OUTAGES: Several directors of Texas’ grid operator resign as the entity is beset by lawsuits and a growing number of investigations after last week’s power outages. (Politico, San Antonio Express-News, Texas Tribune)

ALSO:
• A irreconcilable partisan split in blame for the Texas power outages signals renewable energy’s emergence as a cultural wedge issue. (Guardian)
Misinformation about the causes of the Texas outages continues to fester as conservatives falsely blame wind turbines. (CNN)
• New Orleans begins an investigation of Entergy after the utility admits it cut three times as much power as needed on Mardi Gras. (NOLA.com, Associated Press)
• Communities in West Virginia begin their third week without power, with restoration in some remote places not expected until Friday. (Charleston Gazette-Mail)

***SPONSORED LINK: Check out the Squeaky Clean Energy Podcast by NCSEA! Get a fresh take on North Carolina’s clean energy landscape with biweekly episodes. Available wherever you get your podcast or at: www.energync.org/podcast.***

OIL & GAS:
• The Southeast has become a frontline in an industry push to ban localities from limiting new natural gas hookups, with Louisiana and Tennessee adopting such laws while Florida, Georgia, Kentucky, Mississippi and Texas are considering them. (NPR)

Task list
a: Answer these questions using the energy news digest.
(i) What did Entergy admit about the power it cut on Mardi Gras?
(ii) Which two states have adopted laws that ban localities from limiting new natural gas hookups?
(iii) When is power restoration expected in some remote places in West Virginia?
b: According to the energy news digest, what signals that renewable energy is emerging as a cultural wedge issue? Explain in one to three sentences.
c: Reproduce the stretch of the energy news digest from "OUTAGES: Several directors" through "wedge issue. (Guardian)".

Data extracted from a collection:
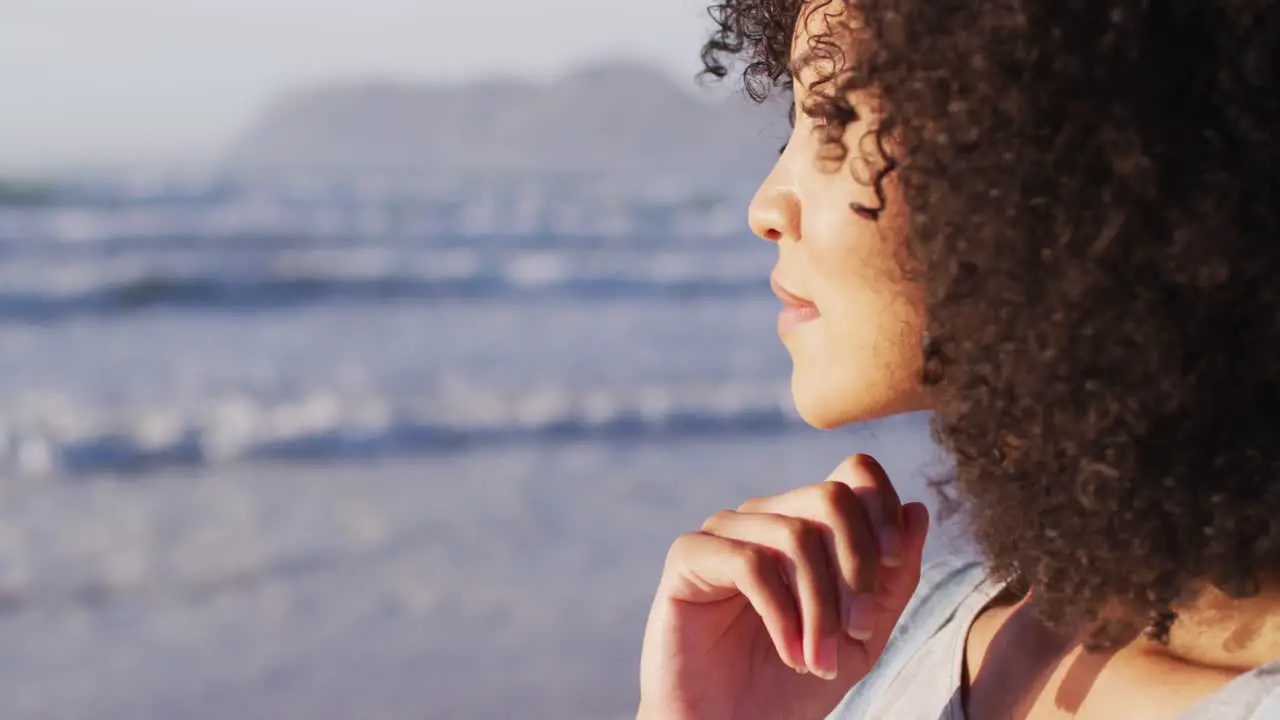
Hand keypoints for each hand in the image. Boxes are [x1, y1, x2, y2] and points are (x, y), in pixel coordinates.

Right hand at [637, 454, 929, 719]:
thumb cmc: (790, 686)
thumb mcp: (862, 636)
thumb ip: (893, 578)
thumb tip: (917, 509)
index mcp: (806, 523)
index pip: (853, 474)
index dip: (883, 510)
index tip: (895, 564)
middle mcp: (765, 516)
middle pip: (830, 497)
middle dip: (858, 567)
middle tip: (858, 631)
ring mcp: (724, 532)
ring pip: (796, 535)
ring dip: (822, 608)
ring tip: (820, 662)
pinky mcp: (688, 557)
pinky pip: (750, 563)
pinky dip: (782, 616)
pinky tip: (790, 654)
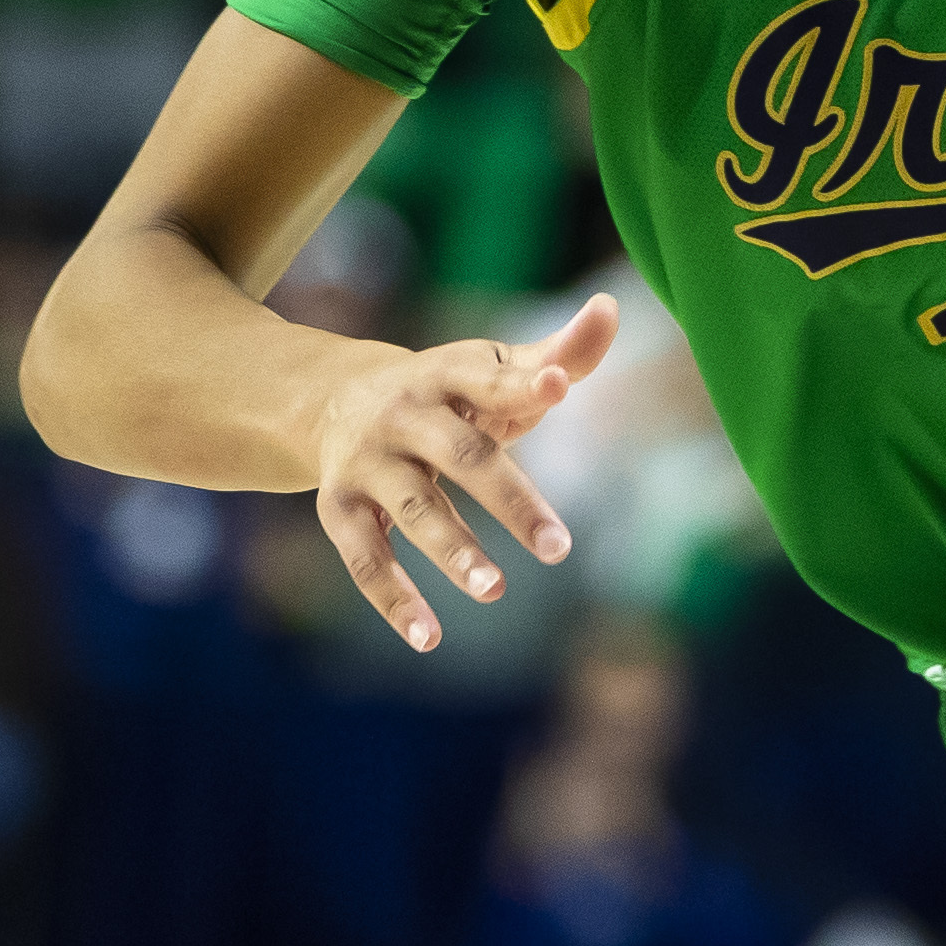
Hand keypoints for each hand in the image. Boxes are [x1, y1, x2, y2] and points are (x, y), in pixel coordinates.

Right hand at [304, 292, 611, 650]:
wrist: (335, 398)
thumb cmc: (448, 392)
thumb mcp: (494, 368)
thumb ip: (560, 354)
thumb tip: (611, 307)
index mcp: (448, 373)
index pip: (491, 378)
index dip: (523, 383)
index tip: (560, 387)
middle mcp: (404, 414)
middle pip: (461, 454)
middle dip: (510, 500)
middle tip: (560, 550)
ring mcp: (367, 462)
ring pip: (413, 509)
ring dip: (452, 551)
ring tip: (495, 591)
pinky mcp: (338, 508)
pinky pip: (364, 558)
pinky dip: (393, 600)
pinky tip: (429, 638)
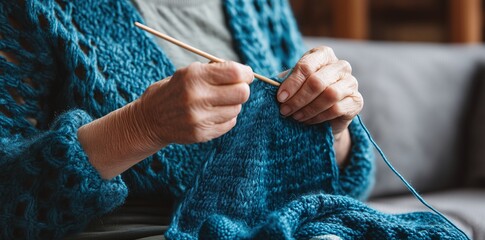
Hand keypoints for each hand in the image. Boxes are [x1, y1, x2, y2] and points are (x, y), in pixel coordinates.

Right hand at [78, 61, 252, 178]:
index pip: (234, 73)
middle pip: (241, 93)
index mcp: (193, 76)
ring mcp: (198, 118)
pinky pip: (230, 123)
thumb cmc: (174, 91)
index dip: (245, 73)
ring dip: (232, 104)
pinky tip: (212, 114)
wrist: (149, 119)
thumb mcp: (187, 72)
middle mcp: (196, 97)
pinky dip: (226, 118)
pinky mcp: (201, 134)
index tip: (246, 75)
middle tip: (236, 88)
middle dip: (242, 89)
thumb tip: (244, 72)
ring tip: (217, 102)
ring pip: (237, 109)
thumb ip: (214, 70)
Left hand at [277, 46, 362, 136]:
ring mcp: (351, 82)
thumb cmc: (303, 94)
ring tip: (295, 116)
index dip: (292, 83)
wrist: (323, 116)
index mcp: (323, 55)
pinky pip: (337, 109)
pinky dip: (319, 117)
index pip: (307, 65)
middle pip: (317, 81)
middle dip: (298, 99)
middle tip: (285, 111)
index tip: (280, 98)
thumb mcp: (291, 85)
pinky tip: (308, 121)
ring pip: (329, 95)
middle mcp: (340, 65)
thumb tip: (270, 84)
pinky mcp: (356, 101)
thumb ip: (283, 81)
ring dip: (308, 108)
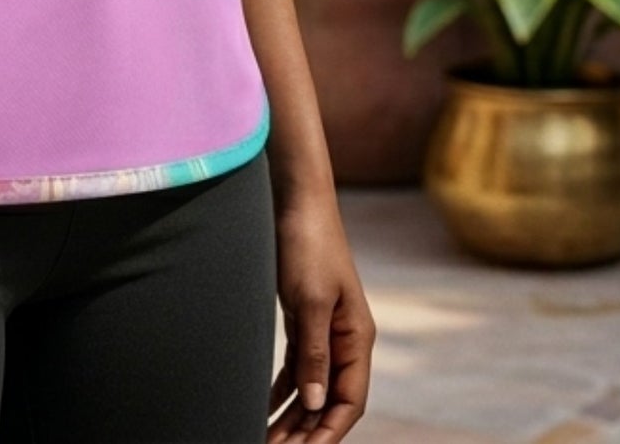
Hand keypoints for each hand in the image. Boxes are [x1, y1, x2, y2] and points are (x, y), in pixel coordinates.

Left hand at [267, 190, 373, 439]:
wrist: (297, 199)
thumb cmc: (309, 244)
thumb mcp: (311, 300)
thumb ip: (314, 352)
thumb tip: (316, 402)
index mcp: (357, 338)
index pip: (350, 402)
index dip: (328, 433)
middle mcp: (345, 340)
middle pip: (329, 401)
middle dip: (305, 431)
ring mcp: (324, 330)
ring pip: (311, 387)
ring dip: (292, 416)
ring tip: (266, 439)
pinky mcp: (304, 319)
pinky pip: (296, 367)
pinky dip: (282, 389)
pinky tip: (263, 407)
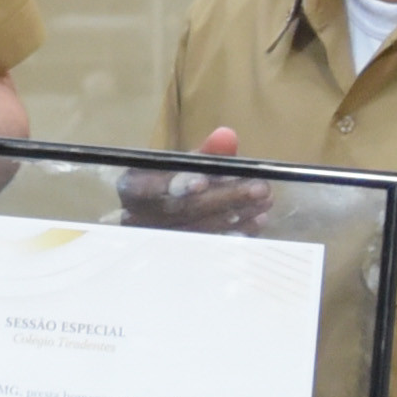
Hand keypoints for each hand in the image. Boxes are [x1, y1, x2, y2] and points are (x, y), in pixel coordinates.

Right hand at [116, 123, 278, 236]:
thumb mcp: (187, 164)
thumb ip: (207, 152)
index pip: (149, 187)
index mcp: (131, 186)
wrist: (162, 214)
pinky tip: (254, 224)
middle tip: (260, 189)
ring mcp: (156, 243)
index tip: (203, 182)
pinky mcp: (176, 260)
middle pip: (182, 210)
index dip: (177, 185)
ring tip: (264, 203)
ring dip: (235, 216)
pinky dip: (233, 235)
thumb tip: (227, 137)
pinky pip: (207, 249)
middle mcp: (136, 218)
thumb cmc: (174, 183)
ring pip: (197, 231)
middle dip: (224, 197)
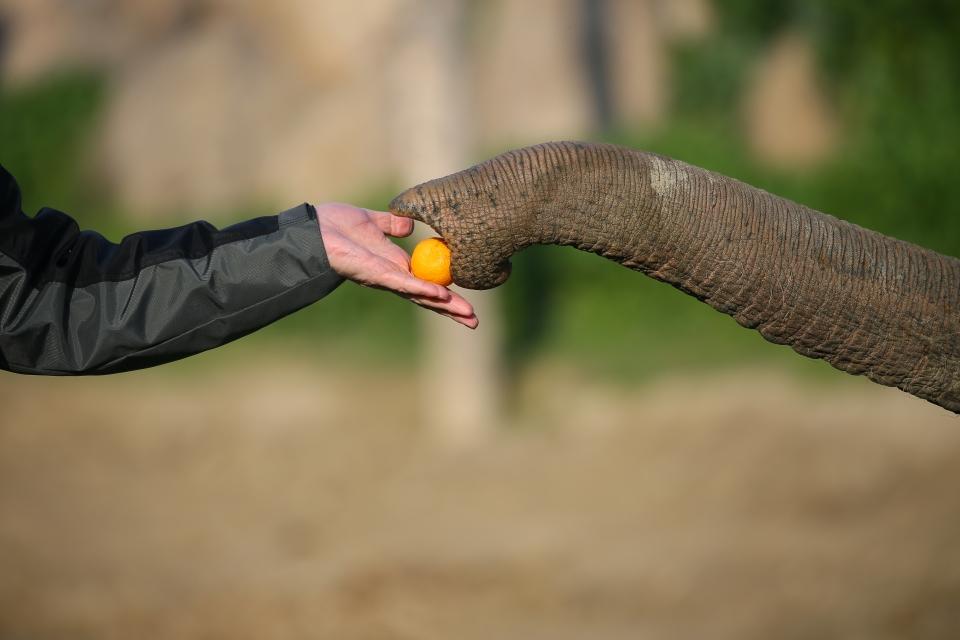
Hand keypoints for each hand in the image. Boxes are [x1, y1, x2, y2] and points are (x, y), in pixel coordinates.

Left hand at [315, 203, 477, 327]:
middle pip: (427, 298)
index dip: (446, 296)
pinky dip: (423, 289)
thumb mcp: (372, 220)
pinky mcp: (376, 274)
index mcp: (394, 266)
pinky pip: (404, 283)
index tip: (467, 304)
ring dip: (444, 305)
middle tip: (474, 322)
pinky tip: (441, 295)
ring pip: (420, 295)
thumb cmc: (336, 226)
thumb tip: (410, 226)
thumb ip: (391, 224)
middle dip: (451, 310)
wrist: (314, 229)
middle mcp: (392, 278)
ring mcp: (385, 278)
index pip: (426, 285)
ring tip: (466, 314)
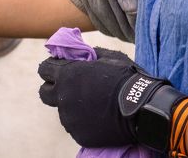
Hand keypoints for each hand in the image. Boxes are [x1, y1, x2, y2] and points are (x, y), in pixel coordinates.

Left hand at [38, 48, 183, 148]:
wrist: (144, 109)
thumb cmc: (127, 79)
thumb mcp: (108, 57)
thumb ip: (87, 55)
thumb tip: (77, 52)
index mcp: (66, 75)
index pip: (44, 69)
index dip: (51, 69)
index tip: (60, 70)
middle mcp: (63, 97)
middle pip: (44, 93)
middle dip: (53, 89)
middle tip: (69, 89)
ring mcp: (70, 118)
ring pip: (63, 111)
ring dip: (72, 107)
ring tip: (93, 105)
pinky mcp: (79, 135)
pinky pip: (76, 126)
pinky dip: (84, 123)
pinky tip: (99, 118)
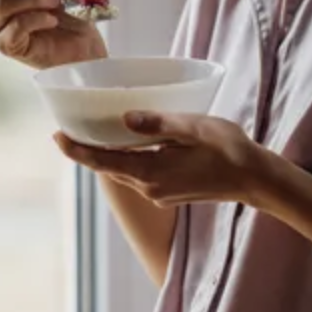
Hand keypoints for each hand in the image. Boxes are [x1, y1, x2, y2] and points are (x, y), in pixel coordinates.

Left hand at [53, 112, 271, 207]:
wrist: (255, 179)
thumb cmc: (228, 149)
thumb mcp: (194, 127)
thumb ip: (158, 123)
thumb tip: (124, 119)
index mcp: (151, 172)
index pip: (102, 163)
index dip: (77, 150)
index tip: (56, 136)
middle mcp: (150, 187)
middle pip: (109, 169)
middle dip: (88, 151)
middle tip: (69, 129)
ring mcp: (160, 193)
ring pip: (125, 172)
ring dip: (109, 156)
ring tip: (96, 134)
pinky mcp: (170, 192)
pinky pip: (140, 175)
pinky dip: (129, 159)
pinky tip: (133, 144)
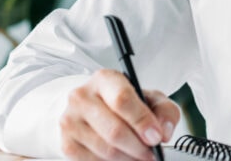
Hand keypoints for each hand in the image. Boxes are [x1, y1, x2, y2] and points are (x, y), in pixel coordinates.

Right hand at [59, 69, 179, 160]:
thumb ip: (164, 110)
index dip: (142, 121)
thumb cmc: (125, 103)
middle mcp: (82, 97)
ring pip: (105, 150)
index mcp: (105, 79)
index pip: (122, 100)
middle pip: (114, 130)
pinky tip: (123, 158)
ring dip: (128, 158)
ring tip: (140, 157)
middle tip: (152, 154)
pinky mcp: (66, 143)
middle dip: (139, 147)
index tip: (156, 137)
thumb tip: (164, 132)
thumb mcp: (150, 98)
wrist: (94, 108)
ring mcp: (70, 120)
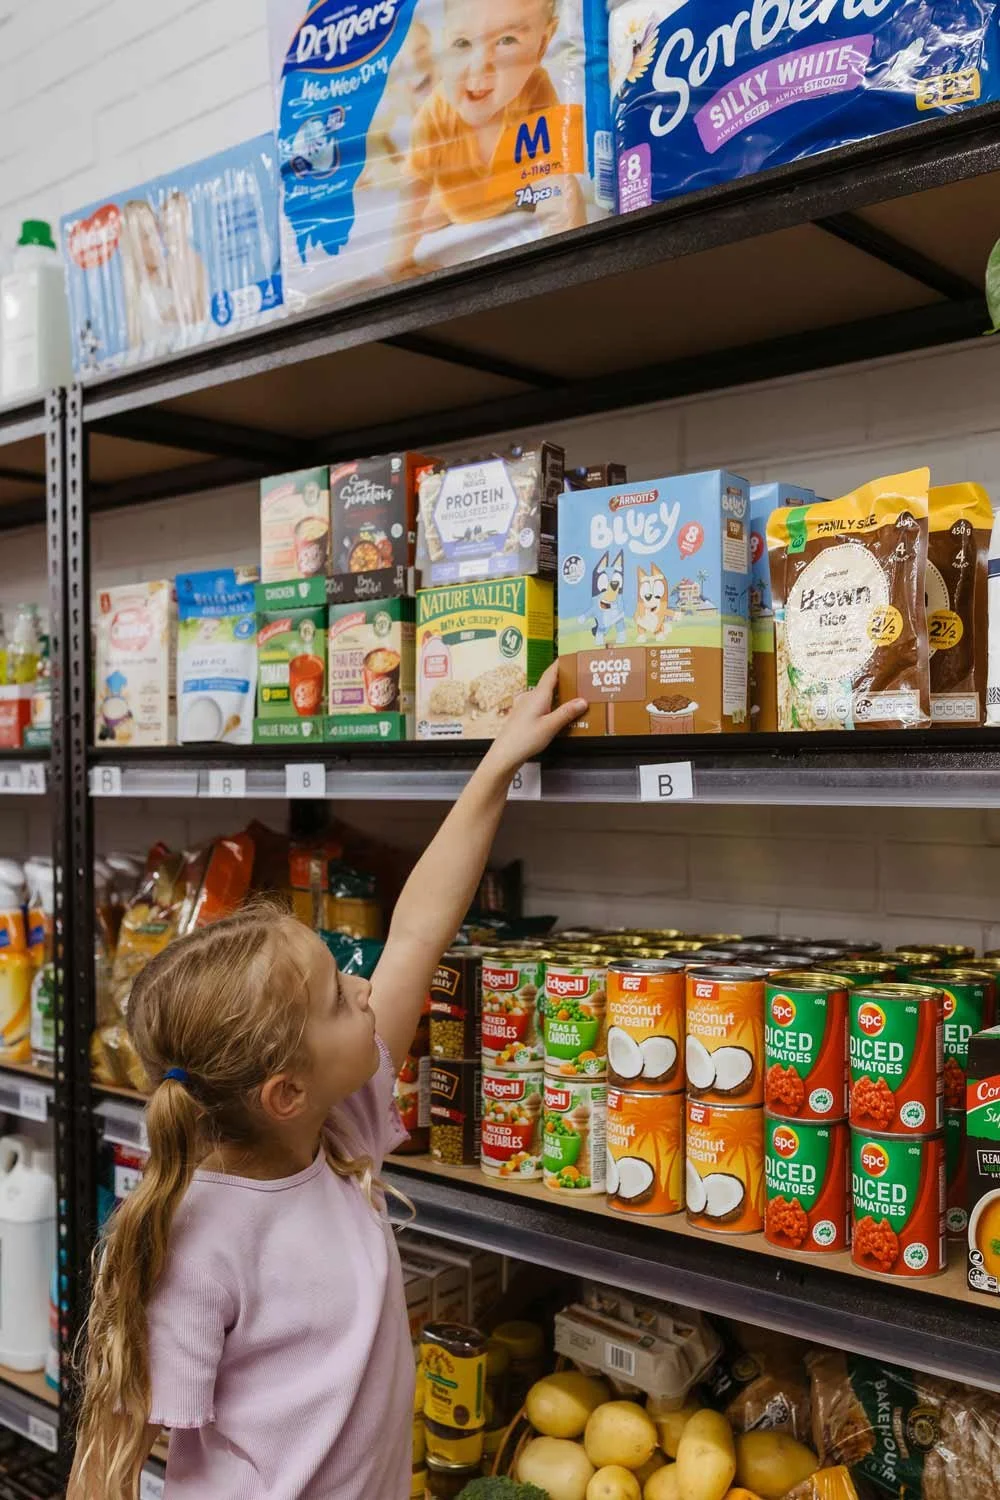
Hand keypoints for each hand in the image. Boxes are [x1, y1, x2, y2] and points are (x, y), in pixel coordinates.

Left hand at [485, 662, 586, 778]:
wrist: (504, 754)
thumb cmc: (525, 739)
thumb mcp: (550, 726)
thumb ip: (566, 713)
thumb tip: (583, 700)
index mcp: (538, 695)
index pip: (551, 673)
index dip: (561, 664)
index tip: (572, 657)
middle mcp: (531, 697)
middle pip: (550, 683)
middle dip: (565, 680)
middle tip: (581, 679)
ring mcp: (526, 706)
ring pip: (546, 695)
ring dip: (559, 694)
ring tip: (575, 696)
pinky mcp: (524, 716)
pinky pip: (542, 705)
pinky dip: (553, 704)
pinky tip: (560, 713)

List of solutions
a:
(i) It cut three times as much power as needed.
(ii) Louisiana and Tennessee.
(iii) Not until Friday.

b: An irreconcilable partisan split in blame for the Texas power outages signals renewable energy's emergence as a cultural wedge issue. People disagree along party lines over who or what caused the outages.

c:
OUTAGES: Several directors of Texas’ grid operator resign as the entity is beset by lawsuits and a growing number of investigations after last week’s power outages. (Politico, San Antonio Express-News, Texas Tribune)

ALSO:
• A irreconcilable partisan split in blame for the Texas power outages signals renewable energy’s emergence as a cultural wedge issue. (Guardian)